The term shanshui ("mountains and waters") was invented by intellectuals and artists not only to describe the landscapes of the physical world, but also to refer to an idealized realm where people could find refuge from worldly affairs, seek inner peace, and build a spiritual connection with the great figures of the past. Painters depicted this imaginary world on paper and silk as a way of forgetting about their worries and temporarily freeing themselves from anxiety, by seeking reinvigoration in the high mountains, clouds, mists, springs and streams their brushes birthed. Ink Splendor and Cultural Context brings together classical landscape paintings from the collections of the Liaoning Provincial Museum and the National Art Museum of China. On display are representative works by several historical schools of art, including the Wumen, Songjiang and Jinling schools. The show takes museumgoers into the serene, reclusive universe built from layers upon layers of ink and water by artists also seeking to depict the temperament and philosophical outlook of ancient intellectuals. The exhibition runs at the National Art Museum of China until Nov 19.

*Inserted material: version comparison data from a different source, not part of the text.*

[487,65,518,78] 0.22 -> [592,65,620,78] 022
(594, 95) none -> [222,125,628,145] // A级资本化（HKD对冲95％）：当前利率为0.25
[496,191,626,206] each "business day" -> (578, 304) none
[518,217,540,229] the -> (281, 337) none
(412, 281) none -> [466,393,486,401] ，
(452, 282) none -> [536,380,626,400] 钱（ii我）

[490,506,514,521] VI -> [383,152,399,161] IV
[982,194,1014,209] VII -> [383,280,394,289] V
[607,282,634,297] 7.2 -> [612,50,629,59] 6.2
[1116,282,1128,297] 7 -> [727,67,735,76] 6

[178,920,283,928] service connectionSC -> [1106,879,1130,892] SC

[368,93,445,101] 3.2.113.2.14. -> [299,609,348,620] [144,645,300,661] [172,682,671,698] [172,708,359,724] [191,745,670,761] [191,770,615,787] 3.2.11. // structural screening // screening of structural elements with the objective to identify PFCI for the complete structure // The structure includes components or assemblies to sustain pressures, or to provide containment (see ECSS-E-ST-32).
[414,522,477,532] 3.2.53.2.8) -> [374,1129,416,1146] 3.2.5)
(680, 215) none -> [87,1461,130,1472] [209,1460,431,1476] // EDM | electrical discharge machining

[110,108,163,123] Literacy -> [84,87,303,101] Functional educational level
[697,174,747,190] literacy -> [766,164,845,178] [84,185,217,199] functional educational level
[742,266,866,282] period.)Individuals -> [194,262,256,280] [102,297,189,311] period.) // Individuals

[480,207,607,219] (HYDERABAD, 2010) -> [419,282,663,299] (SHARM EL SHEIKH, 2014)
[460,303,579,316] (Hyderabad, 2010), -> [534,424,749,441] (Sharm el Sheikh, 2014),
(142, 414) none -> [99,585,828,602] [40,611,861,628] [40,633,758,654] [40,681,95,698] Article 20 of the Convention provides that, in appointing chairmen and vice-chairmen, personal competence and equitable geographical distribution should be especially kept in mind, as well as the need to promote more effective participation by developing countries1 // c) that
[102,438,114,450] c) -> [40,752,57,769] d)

9 am-5 pm, closed on Mondays. 1 Wusi Dajie, Dongcheng district, Beijing. 010-6400-1476.

Past forward

Dai Ze, 101, a prominent artist, passed away in Beijing on Wednesday. The art world is remembering how in 1946, Dai, a young art academy graduate at the time, arrived in Beijing where he would become a teacher at the Central Academy of Fine Arts. He never left, and the ancient city and capital became the location of many important events in his life: making friends, improving painting techniques and theories, and finally, retirement. In return, Dai recorded the changes to Beijing in his work, especially its once tranquil street scenes, so much of which has been subsumed by the hustle and bustle of urbanization. Living Leisurely, an exhibition running until Oct 29 at the art museum of the Beijing Fine Art Academy, is a collection of Dai's depictions of the city over time, and summons up a nostalgic mood that permits visitors to savor the slow pace of old Beijing.